If your processes are in order, but you have bad data streaming in, then it’s a simple matter of using a tool like WinPure to fix data quality issues and ensure the data meets the definition of, ‘quality.’
According to Sara, ‘do something small, get a win showing the ROI, and then use the ROI to justify the next set of investments.’
What Kind of Training Would Employees Need to be Conscious of Data Quality?
Other Important Takeaways
- If we had considered data quality upfront a few years ago, we’d have saved ourselves a lot of pain. A lot of use cases where companies failed to make an impact even though they were data-rich were because they didn’t start with the basics.
- Companies don’t necessarily see data as a cost, however, it is a cost when people unsubscribe from irrelevant emails or file complaints about data privacy, or when your analysis and insights are way off the mark. Employees spending hours on fixing data is also a direct cost on operational efficiency, leading to an impact on ROI.
- There’s still a good amount of ignorance that exists because people have this preconceived notion that if they have data it has quality and it takes education, exposure, and statistical analysis to help people break that paradigm and understand that data isn’t data unless it is also quality data.

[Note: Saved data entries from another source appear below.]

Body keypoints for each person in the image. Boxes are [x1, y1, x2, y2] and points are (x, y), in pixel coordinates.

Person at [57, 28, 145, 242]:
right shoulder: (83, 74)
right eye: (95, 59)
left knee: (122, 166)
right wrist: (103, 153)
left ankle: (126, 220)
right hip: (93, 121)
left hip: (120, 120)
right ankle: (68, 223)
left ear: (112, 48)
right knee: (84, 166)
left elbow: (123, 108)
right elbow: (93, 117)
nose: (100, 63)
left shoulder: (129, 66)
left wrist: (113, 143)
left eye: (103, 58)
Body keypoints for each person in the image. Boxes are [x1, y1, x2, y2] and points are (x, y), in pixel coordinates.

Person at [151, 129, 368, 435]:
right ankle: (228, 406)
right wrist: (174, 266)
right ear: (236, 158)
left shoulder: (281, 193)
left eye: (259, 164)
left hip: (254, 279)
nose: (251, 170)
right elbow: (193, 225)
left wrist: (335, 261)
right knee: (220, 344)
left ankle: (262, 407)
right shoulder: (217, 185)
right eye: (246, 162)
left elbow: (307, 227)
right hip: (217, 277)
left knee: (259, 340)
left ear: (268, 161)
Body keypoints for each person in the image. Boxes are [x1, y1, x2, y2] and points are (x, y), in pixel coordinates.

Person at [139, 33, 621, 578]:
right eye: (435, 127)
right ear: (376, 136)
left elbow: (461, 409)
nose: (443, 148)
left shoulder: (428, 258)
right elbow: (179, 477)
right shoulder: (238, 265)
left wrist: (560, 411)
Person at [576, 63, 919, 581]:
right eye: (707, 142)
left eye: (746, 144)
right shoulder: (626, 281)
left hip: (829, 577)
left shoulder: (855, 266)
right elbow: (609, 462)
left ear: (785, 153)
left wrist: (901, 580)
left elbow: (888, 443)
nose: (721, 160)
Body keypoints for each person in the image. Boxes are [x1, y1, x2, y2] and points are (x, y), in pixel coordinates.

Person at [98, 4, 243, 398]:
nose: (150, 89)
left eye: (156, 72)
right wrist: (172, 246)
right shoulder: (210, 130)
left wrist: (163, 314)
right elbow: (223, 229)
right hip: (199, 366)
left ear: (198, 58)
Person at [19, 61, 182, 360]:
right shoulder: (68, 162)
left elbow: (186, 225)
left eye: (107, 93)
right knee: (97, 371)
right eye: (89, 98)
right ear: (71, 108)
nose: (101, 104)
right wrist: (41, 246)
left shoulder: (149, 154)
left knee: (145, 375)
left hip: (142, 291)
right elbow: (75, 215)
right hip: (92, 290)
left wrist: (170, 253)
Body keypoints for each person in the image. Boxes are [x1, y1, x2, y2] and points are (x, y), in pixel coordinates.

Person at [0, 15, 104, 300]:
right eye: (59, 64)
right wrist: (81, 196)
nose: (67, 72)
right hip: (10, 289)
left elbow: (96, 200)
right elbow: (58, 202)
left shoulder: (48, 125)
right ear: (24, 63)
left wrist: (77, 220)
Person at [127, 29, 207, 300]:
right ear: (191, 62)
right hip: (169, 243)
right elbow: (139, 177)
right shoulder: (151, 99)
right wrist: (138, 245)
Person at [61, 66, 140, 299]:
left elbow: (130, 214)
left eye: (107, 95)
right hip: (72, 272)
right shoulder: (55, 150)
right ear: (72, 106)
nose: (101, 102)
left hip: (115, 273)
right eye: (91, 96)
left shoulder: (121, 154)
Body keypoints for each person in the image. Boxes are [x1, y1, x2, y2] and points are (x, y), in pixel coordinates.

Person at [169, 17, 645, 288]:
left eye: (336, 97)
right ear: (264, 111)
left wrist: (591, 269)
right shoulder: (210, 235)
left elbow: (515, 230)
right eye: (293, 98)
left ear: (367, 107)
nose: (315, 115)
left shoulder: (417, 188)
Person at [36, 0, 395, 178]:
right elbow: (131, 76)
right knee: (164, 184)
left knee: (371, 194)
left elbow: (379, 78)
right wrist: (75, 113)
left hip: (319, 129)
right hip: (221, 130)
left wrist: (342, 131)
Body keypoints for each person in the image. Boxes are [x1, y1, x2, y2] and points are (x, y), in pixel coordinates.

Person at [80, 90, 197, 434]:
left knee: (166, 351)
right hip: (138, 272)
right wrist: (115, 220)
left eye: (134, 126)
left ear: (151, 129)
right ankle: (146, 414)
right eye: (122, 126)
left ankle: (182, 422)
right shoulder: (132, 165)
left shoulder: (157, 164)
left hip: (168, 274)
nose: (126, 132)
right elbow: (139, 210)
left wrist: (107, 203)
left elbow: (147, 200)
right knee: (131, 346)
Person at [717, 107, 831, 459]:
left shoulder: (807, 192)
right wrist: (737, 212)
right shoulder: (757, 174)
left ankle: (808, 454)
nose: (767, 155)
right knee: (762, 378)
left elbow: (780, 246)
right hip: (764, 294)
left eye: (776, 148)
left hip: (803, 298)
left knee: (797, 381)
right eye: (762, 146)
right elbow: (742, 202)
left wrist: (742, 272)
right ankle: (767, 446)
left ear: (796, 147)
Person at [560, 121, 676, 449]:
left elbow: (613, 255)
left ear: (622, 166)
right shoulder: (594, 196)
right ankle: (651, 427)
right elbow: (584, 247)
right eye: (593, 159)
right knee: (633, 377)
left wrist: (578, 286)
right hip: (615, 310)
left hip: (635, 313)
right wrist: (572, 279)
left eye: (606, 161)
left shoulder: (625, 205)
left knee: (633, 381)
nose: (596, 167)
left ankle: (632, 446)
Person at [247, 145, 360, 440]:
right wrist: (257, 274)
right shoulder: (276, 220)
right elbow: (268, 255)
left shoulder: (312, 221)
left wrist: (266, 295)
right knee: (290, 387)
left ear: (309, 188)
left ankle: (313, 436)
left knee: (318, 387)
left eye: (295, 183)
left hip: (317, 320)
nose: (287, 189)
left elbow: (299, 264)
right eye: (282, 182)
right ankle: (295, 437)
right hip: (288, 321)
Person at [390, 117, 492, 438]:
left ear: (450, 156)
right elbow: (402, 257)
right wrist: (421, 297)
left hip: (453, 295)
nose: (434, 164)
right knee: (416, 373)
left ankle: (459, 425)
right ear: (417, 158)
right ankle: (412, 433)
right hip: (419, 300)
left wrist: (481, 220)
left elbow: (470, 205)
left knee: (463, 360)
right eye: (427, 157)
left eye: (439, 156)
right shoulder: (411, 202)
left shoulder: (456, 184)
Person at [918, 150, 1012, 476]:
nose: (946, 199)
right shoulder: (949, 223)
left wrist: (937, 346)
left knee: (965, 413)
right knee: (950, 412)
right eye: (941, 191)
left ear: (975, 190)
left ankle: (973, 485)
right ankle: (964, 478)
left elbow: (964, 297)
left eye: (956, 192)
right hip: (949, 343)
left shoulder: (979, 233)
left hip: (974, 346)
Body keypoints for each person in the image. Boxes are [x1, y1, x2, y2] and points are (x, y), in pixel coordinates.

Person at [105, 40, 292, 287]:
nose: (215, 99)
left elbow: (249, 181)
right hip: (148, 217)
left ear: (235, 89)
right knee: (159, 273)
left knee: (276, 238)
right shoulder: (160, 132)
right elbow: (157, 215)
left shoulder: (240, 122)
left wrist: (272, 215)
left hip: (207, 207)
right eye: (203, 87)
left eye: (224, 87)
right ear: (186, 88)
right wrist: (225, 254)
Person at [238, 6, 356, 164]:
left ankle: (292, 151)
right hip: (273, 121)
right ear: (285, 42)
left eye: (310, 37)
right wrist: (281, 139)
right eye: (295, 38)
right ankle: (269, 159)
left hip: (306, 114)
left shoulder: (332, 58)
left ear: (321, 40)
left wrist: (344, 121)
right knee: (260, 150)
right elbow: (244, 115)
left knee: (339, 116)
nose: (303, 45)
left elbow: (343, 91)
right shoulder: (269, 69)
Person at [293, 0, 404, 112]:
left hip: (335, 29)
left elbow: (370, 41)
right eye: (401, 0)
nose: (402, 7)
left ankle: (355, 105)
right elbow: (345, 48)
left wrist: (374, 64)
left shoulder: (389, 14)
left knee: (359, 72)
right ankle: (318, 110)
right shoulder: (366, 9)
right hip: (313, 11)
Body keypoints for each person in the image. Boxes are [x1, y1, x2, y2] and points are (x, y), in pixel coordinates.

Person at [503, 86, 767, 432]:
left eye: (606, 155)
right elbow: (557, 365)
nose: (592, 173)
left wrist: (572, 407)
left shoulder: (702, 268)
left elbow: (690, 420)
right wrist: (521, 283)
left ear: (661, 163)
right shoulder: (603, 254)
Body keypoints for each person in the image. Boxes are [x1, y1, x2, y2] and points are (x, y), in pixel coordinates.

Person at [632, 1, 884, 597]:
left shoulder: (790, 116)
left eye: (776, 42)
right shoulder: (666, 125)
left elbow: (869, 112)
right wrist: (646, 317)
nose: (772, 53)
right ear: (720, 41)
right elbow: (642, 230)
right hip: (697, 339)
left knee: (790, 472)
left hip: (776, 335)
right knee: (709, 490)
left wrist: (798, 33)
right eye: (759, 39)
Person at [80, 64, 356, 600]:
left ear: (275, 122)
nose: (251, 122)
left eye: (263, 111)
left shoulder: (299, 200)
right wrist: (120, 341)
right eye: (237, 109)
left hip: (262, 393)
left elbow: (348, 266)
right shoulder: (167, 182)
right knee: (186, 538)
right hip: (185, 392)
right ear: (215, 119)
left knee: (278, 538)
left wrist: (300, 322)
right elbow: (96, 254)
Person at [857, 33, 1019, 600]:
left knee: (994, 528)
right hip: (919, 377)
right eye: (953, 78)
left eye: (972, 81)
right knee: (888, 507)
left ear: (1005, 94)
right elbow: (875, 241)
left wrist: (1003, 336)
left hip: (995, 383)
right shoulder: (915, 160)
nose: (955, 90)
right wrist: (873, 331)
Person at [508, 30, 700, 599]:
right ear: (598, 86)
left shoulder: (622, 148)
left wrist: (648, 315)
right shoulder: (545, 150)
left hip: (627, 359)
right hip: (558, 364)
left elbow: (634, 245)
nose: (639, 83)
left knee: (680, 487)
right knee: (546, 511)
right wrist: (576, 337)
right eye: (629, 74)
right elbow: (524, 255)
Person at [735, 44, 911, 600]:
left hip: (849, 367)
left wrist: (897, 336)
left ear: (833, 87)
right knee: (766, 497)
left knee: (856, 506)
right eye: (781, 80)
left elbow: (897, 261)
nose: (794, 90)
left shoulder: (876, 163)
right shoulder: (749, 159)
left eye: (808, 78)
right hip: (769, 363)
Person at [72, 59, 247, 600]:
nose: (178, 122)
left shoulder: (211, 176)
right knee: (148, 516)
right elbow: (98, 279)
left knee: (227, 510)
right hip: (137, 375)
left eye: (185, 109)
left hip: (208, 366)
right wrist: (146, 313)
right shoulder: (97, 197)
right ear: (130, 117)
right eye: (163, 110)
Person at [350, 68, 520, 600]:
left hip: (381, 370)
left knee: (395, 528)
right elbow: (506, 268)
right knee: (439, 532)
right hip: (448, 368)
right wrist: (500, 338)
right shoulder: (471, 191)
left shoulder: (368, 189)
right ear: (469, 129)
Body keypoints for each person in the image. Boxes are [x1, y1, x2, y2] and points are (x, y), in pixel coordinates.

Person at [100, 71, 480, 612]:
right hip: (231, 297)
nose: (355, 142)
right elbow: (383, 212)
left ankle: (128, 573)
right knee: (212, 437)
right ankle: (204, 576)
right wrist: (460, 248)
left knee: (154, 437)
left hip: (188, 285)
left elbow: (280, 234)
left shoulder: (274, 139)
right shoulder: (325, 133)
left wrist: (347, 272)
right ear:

- Companies are still afraid of the big cost of cleaning data, however, if they follow a ‘start small, scale when benefits are clear,’ they can manage this cost more effectively.
To Conclude: Down scope the problem, Fix, Repeat.
Summarizing the webinar with Sara’s words of wisdom:
“Treat data like you do your products and services. Data is an asset and must be treated like your products or services for which you have processes around to evaluate if it is good or not. Similarily, data must be assessed for its quality because it directly impacts your business, your customer satisfaction, and your revenue streams.
You have to start small and try to down scope something from a problem down to what can be an actionable project. You need to take the data as it exists, measure what’s wrong with the data, and then create an action plan to fix that specific problem on that specific data. You can iterate on that kind of approach over time and then you know within a period of time you’ll be able to look back and really see that transformation happen and it happened doing it one step at a time.